My response to PLP was as follows:
I skimmed it. I’ll read it all later. It does not make my blood boil. My anger at France was not that they disagreed with what Bush wanted to do, or that there were not arguments against what Bush wanted to do. I am angry with them for being dishonest and underhanded in their dealings with us, for being motivated by a desire to thwart the US rather than offer anything constructive. I also note this writer is using the dishonest trope that Bush said a threat was “imminent”. That is false and this writer and anyone paying attention knows it. What Bush said (I could get you the quote) is that we will not wait until a threat from Saddam becomes imminent. What Bush and his team have undertaken in Iraq is wildly ambitious. I said so at the time. I actually tend to agree with the people Bush is dismissing, who worry that Muslims are categorically incapable of creating a democratic society, that they need a dictator to keep minimal order. But Bush has bet on Fukayama rather than Huntington, so away we go. The “liberation of Iraq” may end up being pie in the sky, a last gasp of Wilsonian/Gladstonian do-goodism before we get down to the serious work of waging and winning a Huntingtonian civilizational struggle to the death against the Islamic world. It will make the destruction of the North American indians look like a minor dustup. If the Iraq effort fails, the Democrats and, I suppose, the French, get to clean it up. Nonetheless, I am far less pessimistic than this writer. We have made a lot of progress in Iraq. We are not in a “quagmire”. We are not publicizing our successes against the enemy, because we will not repeat the Vietnam “body count” mentality. Once Bush gets past this next election, which will be close but which he will probably win, the Baathist remnants and jihadi infiltrators are going to face even tougher opposition. We will be able to hand over day-to-day policing to the Iraqis and use our forces for warfighting. As the commander of the 82nd Airborne said, quoting Viscount Slim of Burma, we will use a sledgehammer to crack a walnut. We have the big sledgehammer. We are getting better and better intelligence every day. We are convincing the Iraqi people, who don’t like us and don’t have to like us, that we won’t leave them to the jackals. So they will bet on the big dog, us. So, I am cautiously optimistic.

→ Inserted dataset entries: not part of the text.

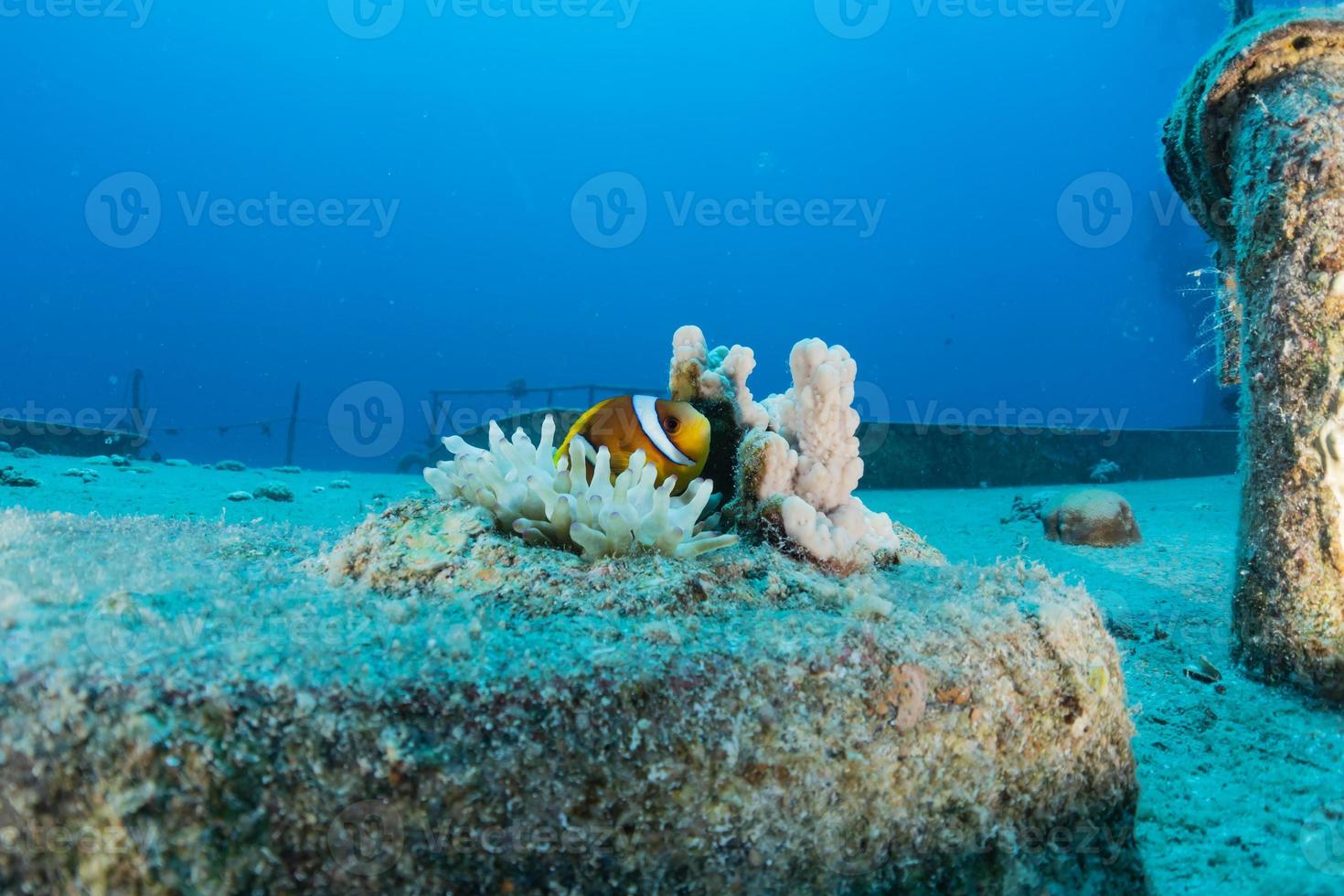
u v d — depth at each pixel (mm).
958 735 407
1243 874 453
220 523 697
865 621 423
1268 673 632
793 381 551
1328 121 577
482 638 388
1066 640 452
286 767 334
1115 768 459
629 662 373
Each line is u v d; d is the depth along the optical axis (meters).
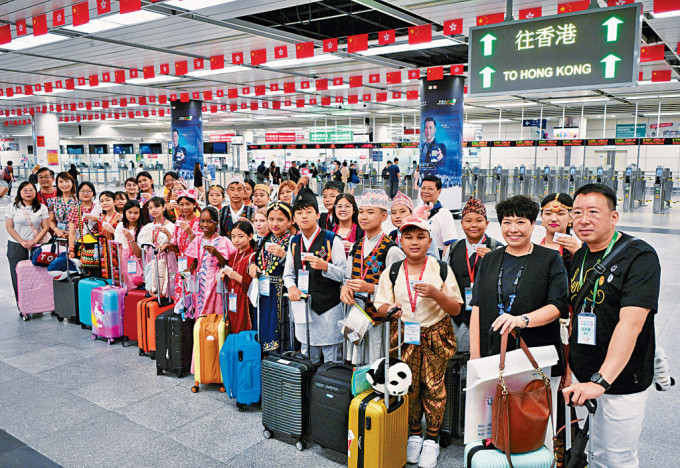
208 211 4.20
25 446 3.22
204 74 13.65
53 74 13.99
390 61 11.92
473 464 2.14
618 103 18.80
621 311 2.01
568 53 4.54
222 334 3.96
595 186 2.16
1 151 40.72
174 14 7.81
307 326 3.33
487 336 2.49
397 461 2.84
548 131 25.17
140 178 6.95
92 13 7.89
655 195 16.89
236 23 8.54
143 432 3.41
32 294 5.83
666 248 10.07
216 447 3.24
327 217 4.68
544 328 2.41
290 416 3.20
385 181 22.80
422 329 2.96
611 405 2.15
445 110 12.90
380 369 2.82
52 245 5.78
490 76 4.95
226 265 4.05
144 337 4.67
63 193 6.09
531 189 20.81
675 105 19.05
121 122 33.06
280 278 3.77
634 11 4.23
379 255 3.29
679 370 4.23
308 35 9.66
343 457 3.13
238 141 28.41
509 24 4.80
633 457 2.19
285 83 15.18
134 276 5.11
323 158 29.36
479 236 3.33
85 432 3.40
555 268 2.40
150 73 12.45
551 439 2.24
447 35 8.46
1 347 5.00
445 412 3.27
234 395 3.70
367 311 3.23
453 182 13.19
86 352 4.89
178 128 18.78
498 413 2.12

I have since read the whole thing. The article is seriously wrong in several respects. Just as Iraq is not Vietnam, it is not Algeria either, for starters. I trust this bit of hokum will circulate around the net and be sternly fisked by somebody with the time and willpower to wade into it.
Striking a more scholarly note, Eliot Cohen lays out just how ugly it would be if Bush were to “cut and run” in Iraq. He won’t do that.
I note that in the joint news conference today, Tony Blair spoke in his usual stirring fashion about the universality of the desire for freedom:
And I believe that if people are given the chance to have freedom, whatever part of the world they’re in, whatever religion they practice, whatever faith they have, if they’re given the chance to have freedom, they welcome it. And I think it is the most appalling delusion that actually affects some people even within our own societies that somehow, though we in our countries love freedom and would defend freedom, somehow other people in other parts of the world don’t like it.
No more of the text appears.